Meta Chief Executive Mark Zuckerberg recognized shortcomings in the company’s sweeping restructuring at an internal town hall on Thursday, pronouncing the systems called AI agents had not improved as rapidly as he had anticipated, as per the recording heard by Reuters.
Zuckerberg added that a systems reorganization that consisted major job cuts was not as “clean” as it could had been and that executives had miscalculated on the timing of the modifications.
Zuckerberg and other Meta executives were looking to slight some of the organizational modifications presented earlier this year, without basically changing course. The company laid off about 10% of its worldwide workforce and reassigned around 7,000 employees to AI-centered teams in May, moves that prompted worker pushback and boosted worries about morale.
The modifications had been part of a wider restructuring targeted at funding high-priced investments in artificial intelligence infrastructure and positioning Meta to capitalize on performance gains from AI-assisted work. Zuckerberg told employees in May that he did not anticipate further companywide layoffs this year, even though a some employees were skeptical.
In retrospect, he stated, the “trajectory of the agentic development over at least the last 4 months hasn’t genuinely expanded in the way that we anticipated,” and that the company’s bets on the new structure “have not come to fruition but.” Zuckerberg was relating to AI agents, automated systems that can implement tasks on behalf of a user.
Conversations he was having “with our top people” once they began planning the restructuring in January and February “were that they were concerned that we weren’t going to move fast sufficient to adapt,” Zuckerberg stated.
At the time, he stated, executives were “super optimistic” about tools like Claude Code from AI startup Anthropic.

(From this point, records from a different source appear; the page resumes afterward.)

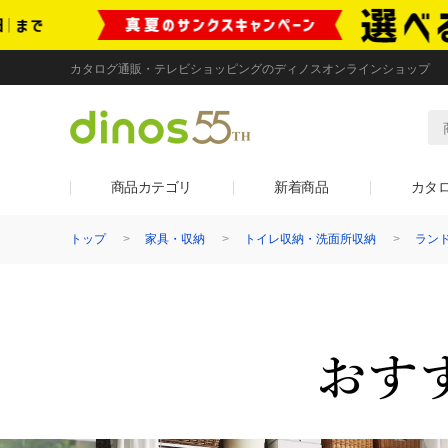
カタログ通販・テレビショッピングのディノスオンラインショップ
商品カテゴリ
新着商品
カタ
トップ
家具・収納
トイレ収納・洗面所収納
ラン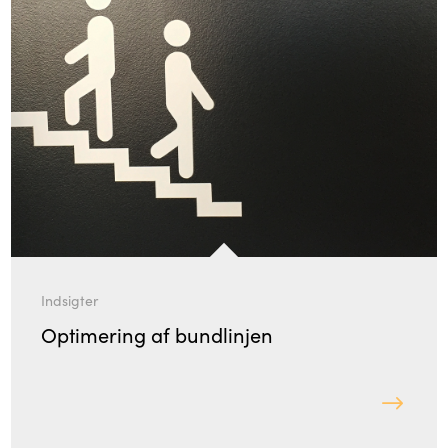
Indsigter
Optimering af bundlinjen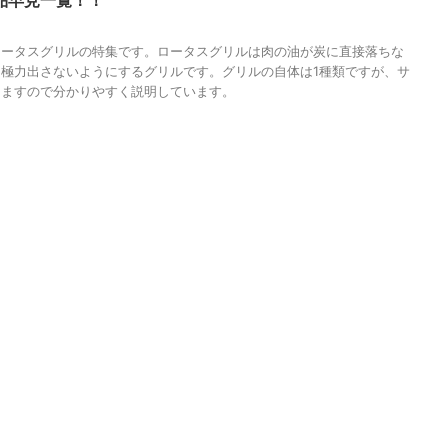
品早見一覧！！
ロータスグリルの特集です。ロータスグリルは肉の油が炭に直接落ちな
極力出さないようにするグリルです。グリルの自体は1種類ですが、サ
りますので分かりやすく説明しています。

Meta is projected to spend as much as $145-billion on AI infrastructure this year, a enormous portion of Big Tech’s more than $700 billion outlay on the technology.
Zuckerberg stated he anticipated that the social media giant will start to experience more considerable advantages from its AI investments in the next 3 to 6 months.

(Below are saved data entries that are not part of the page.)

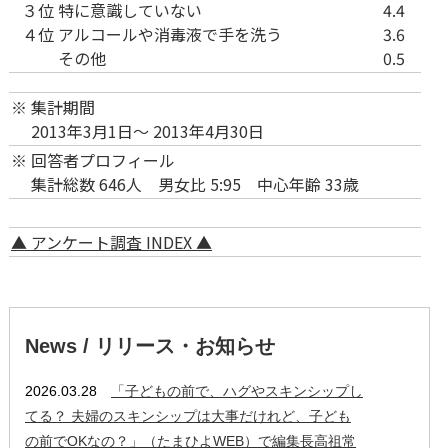
３位
特に意識していない
4.4
４位
アルコールや消毒液で手を洗う
3.6
その他
0.5
※
集計期間
2013年3月1日～ 2013年4月30日
※
回答者プロフィール
集計総数 646人 男女比 5:95 中心年齢 33歳
▲ アンケート調査 INDEX ▲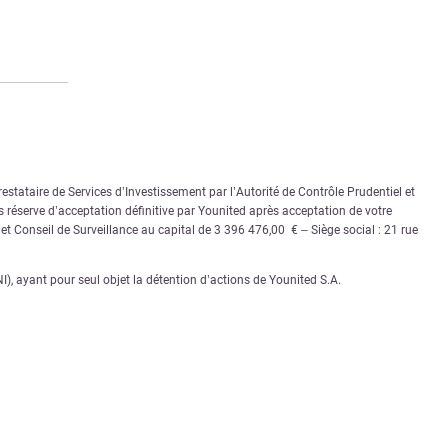
stataire de Services d’Investissement par l’Autorité de Contrôle Prudentiel et
 réserve d’acceptation définitive par Younited après acceptation de votre
e et Conseil de Surveillance au capital de 3 396 476,00 € – Siège social : 21 rue
 ayant pour seul objet la détention d’actions de Younited S.A.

A Meta spokesperson declined to comment on Thursday.
Mouse – Tracking software Review
In the same town hall, Meta’s chief technology officer, Andrew Bosworth, stated a overview of a latest data protection incident with the company’s controversial mouse-tracking showed that no employee data was included in AI training.
Last month, Meta paused this program, which tracks employee mouse movements and digital activity for AI training, while investigating the exposure of sensitive data.

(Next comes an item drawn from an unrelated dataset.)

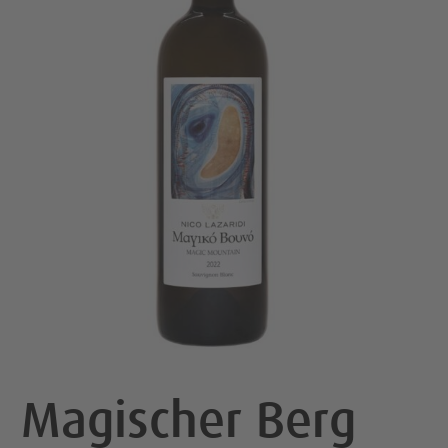
Magischer Berg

If the company turns this program again on once the review is finished, it will be on an “decide-in” basis, he stated.
“For people who are comfortable, that’s great, they can contribution to this kind of great human survey. To people who aren’t, it isn’t an issue,” he told employees at the town hall on Thursday.
When Meta first installed the program on U.S. employees’ computers in April, Bosworth informed them there was no way to opt out.